Те, кто наследует небо (СИ) - Мадоши Варвара. Страница 2
Конечно, для этого нужен особый дар. Он проявляется, может быть, в одном ребенке на сотню. Но семьи Ярких культивировали его много поколений. Порой (очень редко) способности с возрастом проявляются и у Темного от рождения. Тогда его испытывают и принимают в Яркие. У двух Ярких неспособные дети почти не рождаются, но иногда случается — только такие младенцы еще больные и увечные. Их убивают или, в последние лет сто, если увечье не очень явное, отдают на усыновление Темным.
Когда Союн узнал об этом лет в семь, это его поразило. «И ты бы меня отдала?» — спросил он у матери. Насчет убийства спросить не решился.
Та ответила твердо: «Если бы это было нужно Клану, сердце мое, я бы сама на свой меч бросилась. Конечно, отдала бы».
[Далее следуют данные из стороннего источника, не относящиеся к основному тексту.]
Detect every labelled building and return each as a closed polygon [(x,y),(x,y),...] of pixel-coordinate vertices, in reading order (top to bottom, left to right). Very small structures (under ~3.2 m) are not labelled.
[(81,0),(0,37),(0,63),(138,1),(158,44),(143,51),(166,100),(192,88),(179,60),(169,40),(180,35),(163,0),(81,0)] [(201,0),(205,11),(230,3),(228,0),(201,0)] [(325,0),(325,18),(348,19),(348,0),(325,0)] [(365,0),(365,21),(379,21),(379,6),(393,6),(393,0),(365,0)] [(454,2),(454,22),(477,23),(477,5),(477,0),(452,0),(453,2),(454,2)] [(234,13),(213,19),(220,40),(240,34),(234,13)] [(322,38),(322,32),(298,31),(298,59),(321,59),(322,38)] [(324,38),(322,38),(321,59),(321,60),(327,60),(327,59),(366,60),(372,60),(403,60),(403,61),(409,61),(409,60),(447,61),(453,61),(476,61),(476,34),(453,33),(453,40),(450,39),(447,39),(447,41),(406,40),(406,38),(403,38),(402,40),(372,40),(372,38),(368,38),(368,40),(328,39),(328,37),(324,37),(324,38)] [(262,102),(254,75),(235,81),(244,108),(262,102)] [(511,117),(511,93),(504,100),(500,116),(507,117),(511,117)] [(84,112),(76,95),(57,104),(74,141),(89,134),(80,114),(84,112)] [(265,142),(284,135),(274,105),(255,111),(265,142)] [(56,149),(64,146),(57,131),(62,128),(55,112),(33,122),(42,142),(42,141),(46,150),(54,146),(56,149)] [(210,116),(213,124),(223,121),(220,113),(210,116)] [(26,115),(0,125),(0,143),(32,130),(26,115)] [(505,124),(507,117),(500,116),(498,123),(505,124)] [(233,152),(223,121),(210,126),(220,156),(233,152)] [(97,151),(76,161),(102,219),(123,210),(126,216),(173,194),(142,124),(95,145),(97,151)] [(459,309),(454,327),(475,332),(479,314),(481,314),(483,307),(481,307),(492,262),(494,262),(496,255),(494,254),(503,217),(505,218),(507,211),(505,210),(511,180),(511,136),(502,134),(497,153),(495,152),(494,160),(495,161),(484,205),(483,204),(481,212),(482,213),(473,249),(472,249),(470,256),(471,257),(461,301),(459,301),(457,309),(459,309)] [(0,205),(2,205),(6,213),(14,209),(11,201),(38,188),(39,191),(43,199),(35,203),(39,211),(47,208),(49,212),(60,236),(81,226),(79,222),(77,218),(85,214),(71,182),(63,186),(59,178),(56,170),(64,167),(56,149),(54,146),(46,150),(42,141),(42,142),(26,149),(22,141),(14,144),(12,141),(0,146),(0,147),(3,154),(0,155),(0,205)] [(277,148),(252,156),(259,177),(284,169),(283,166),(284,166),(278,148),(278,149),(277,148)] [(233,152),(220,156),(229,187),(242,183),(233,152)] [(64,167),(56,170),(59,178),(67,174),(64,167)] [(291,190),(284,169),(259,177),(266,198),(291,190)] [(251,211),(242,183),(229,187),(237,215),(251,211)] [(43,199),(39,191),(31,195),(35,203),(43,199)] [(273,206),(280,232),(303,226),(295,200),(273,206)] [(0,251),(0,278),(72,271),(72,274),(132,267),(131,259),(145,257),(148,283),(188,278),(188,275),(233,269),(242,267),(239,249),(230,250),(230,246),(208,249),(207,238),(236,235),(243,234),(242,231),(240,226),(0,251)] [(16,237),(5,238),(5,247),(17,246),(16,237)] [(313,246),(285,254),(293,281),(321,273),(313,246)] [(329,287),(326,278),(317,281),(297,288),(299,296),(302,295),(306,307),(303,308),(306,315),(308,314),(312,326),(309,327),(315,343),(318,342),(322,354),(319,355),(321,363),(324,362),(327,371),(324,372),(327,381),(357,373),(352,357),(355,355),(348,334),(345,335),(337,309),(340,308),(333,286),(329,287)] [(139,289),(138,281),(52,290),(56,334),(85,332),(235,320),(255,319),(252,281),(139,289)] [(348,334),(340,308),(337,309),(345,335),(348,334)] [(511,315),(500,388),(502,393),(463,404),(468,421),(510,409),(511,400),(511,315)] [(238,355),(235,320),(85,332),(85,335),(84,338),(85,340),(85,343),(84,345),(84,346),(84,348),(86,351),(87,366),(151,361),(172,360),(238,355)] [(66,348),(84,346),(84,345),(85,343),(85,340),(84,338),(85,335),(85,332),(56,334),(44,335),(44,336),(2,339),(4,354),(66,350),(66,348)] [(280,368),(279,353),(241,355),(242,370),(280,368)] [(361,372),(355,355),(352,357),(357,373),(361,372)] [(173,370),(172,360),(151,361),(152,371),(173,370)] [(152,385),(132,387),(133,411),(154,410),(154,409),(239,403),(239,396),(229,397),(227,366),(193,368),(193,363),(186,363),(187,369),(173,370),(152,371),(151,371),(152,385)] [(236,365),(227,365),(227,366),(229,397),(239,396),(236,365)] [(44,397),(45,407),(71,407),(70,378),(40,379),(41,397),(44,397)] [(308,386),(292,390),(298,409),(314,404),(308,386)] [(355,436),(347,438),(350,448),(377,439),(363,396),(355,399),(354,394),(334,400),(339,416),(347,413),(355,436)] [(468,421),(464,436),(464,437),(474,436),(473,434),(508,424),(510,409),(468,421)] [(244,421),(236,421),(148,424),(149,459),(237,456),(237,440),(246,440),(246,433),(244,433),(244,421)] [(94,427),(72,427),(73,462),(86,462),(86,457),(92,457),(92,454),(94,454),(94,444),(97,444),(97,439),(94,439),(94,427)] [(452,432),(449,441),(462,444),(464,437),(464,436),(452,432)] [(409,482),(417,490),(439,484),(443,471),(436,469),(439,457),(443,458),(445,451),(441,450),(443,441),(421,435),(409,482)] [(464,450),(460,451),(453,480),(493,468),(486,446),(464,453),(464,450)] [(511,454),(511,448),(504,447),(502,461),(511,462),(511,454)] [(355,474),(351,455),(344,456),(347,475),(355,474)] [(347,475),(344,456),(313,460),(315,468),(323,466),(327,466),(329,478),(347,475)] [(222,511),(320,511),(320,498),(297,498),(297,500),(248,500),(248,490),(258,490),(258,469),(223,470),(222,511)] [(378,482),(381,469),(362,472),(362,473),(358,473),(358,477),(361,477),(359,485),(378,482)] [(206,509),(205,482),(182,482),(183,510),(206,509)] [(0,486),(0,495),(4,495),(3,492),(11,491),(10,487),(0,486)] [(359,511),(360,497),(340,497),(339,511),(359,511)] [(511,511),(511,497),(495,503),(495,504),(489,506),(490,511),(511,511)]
Мама не бросилась на свой меч. Маму растерзала драконица — как и отца, как и брата, как и двоих сестер Союна. Но это случилось давно. Союн, младший в семье, тогда был еще подростком и не участвовал в схватке. Теперь он взрослый мужчина, даже немного в летах. Шесть лет назад дед призвал его для разговора и укорил, что он до сих пор не присмотрел себе жену. Отправил свататься к соседям, раз среди своих Союну никто не приглянулся. А там он увидел Доару, услышал, как она поет — и больше не смог без нее. У Доары, слава Предкам, меча нет и не будет: Темным женщинам не положено оружия, кроме прялки да коромысла.
Деду, конечно, это не понравилось. Он запретил Союну жениться сразу, велел выждать год. А потом, когда Союн не оставил своей затеи, лишил его звания Яркого, заставил сбрить и больше не красить волосы, а еще велел переехать с женой на Нижние уровни, с их узкими и темными коридорами. Может, рискнул бы и разжаловать из командиров, будь хоть кто-нибудь способен заменить Союна.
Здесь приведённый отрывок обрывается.